An inducible helix–Gly–Gly–helix motif in the N‐terminal domain of histone H1e: A CD and NMR study

Knowledge of the structural properties of linker histones is important to the understanding of their role in higher‐order chromatin structure and gene regulation. Here we study the conformational properties of the peptide Ac‐EKTPVKKKARKAAGGAKRKTSG‐NH2 (NE‐1) by circular dichroism and 1H‐NMR. This peptide corresponds to the positively charged region of the N‐terminal domain, adjacent to the globular domain, of mouse histone H1e (residues 15–36). This is the most abundant H1 subtype in many kinds of mammalian somatic cells.

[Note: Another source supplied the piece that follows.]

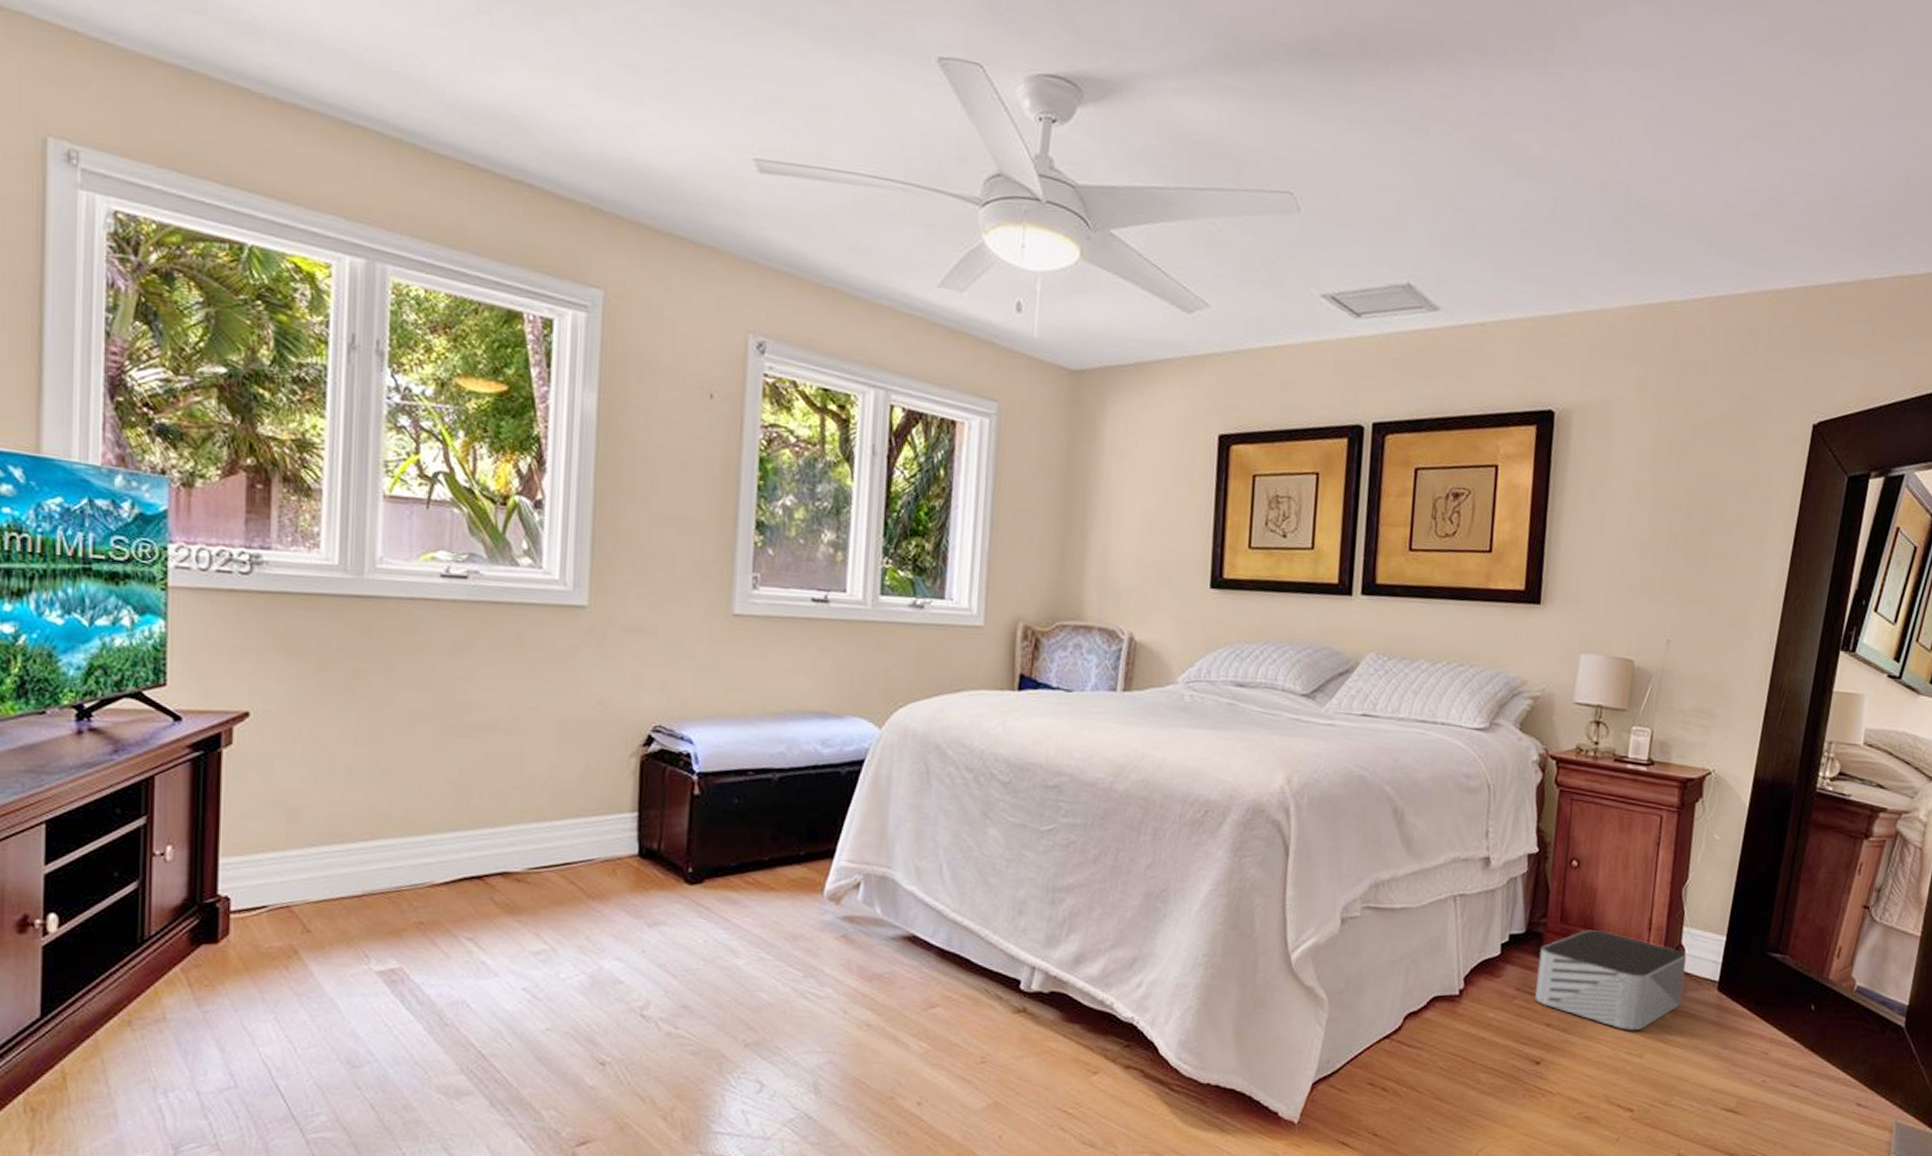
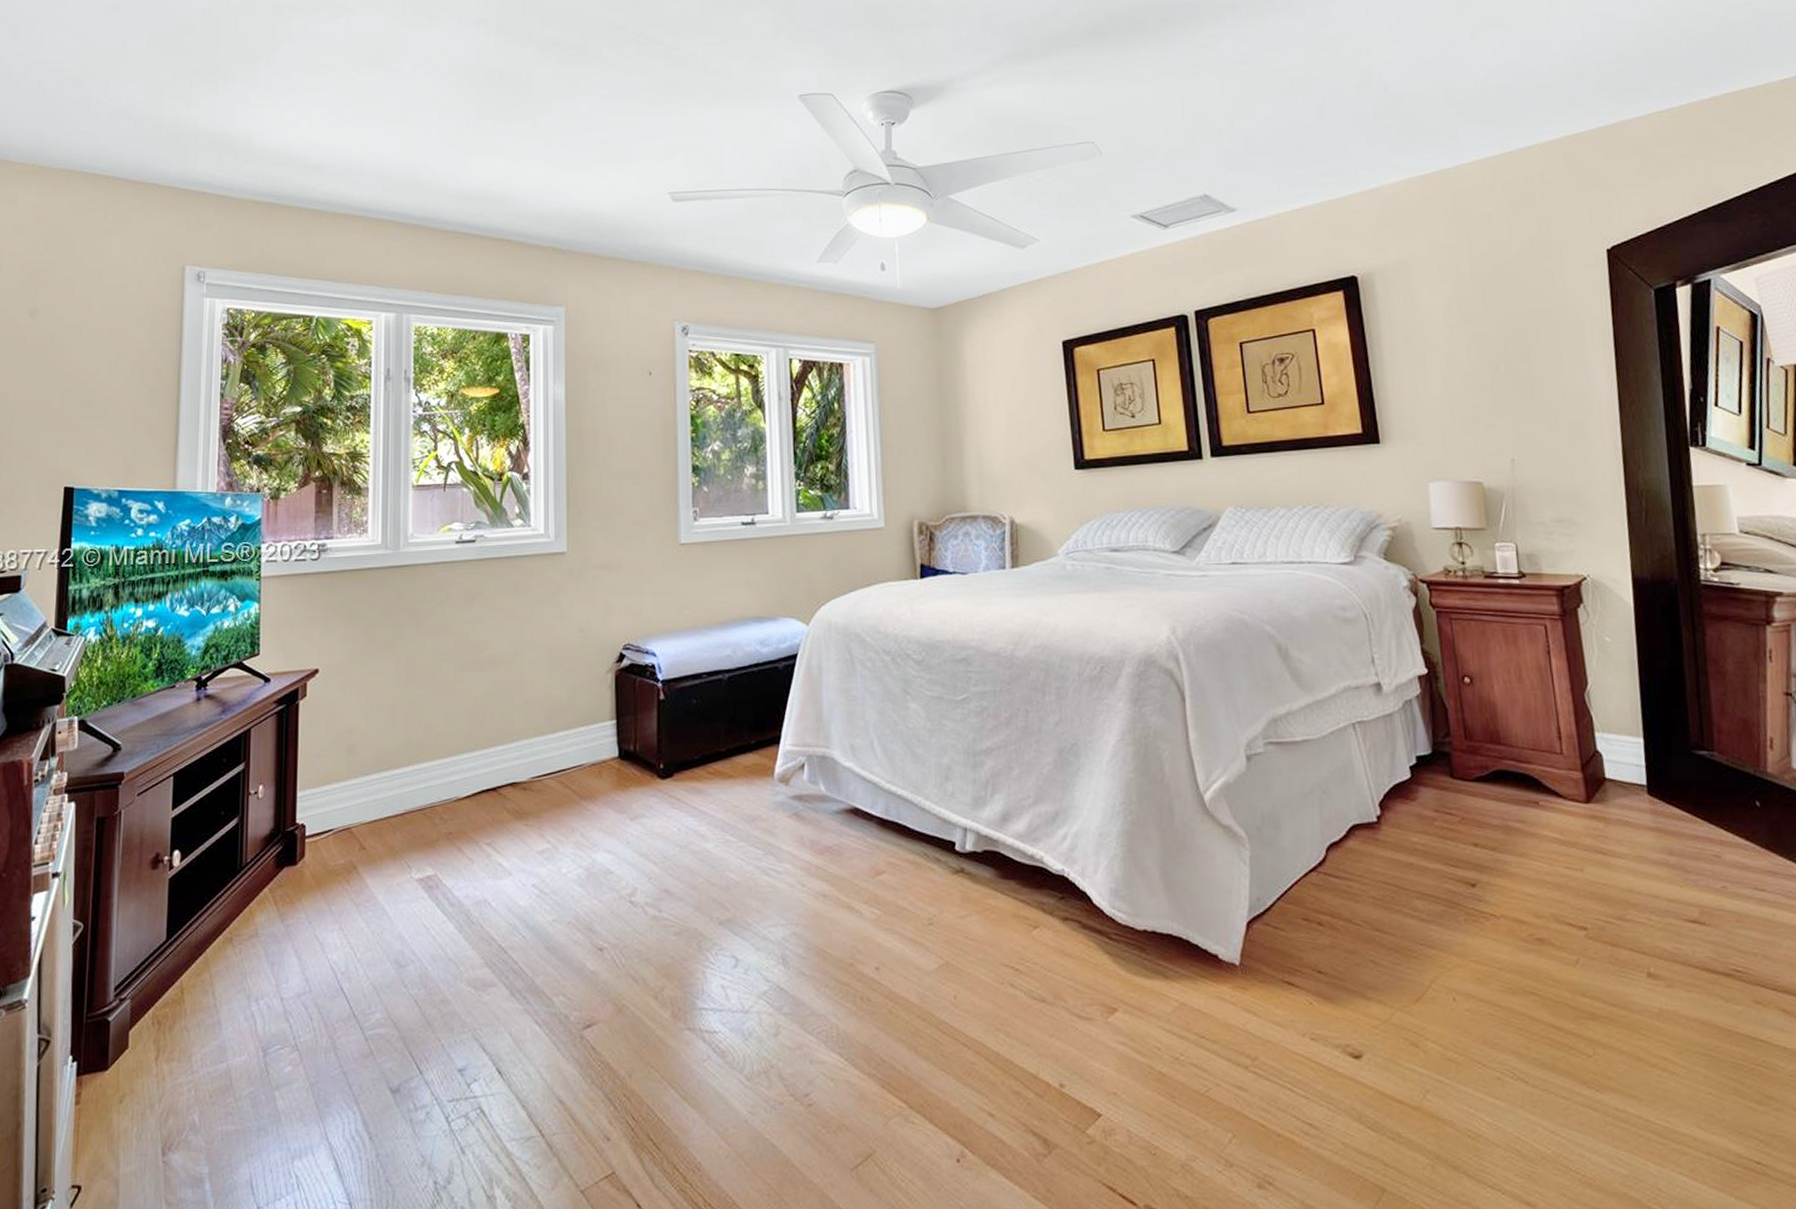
storage bin: present [1535,930,1687,1031] -> none [1450,744,1612,844]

NE‐1 is mainly unstructured in aqueous solution, but in the presence of the secondary‐structure stabilizer trifluoroethanol (TFE) it acquires an α‐helical structure. In 90% TFE solution the α‐helical population is ∼40%. In these conditions, NE‐1 is structured in two α‐helices that comprise almost all the peptide, namely, from Thr17 to Ala27 and from Gly29 to Thr34. Both helical regions are highly amphipathic, with the basic residues on one face of the helix and the apolar ones on the other. The two helical elements are separated by a Gly–Gly motif. Gly–Gly motifs at equivalent positions are found in many vertebrate H1 subtypes. Structure calculations show that the Gly–Gly motif behaves as a flexible linker between the helical regions. The wide range of relative orientations of the helical axes allowed by the Gly–Gly motif may facilitate the tracking of the phosphate backbone by the helical elements or the simultaneous binding of two nonconsecutive DNA segments in chromatin.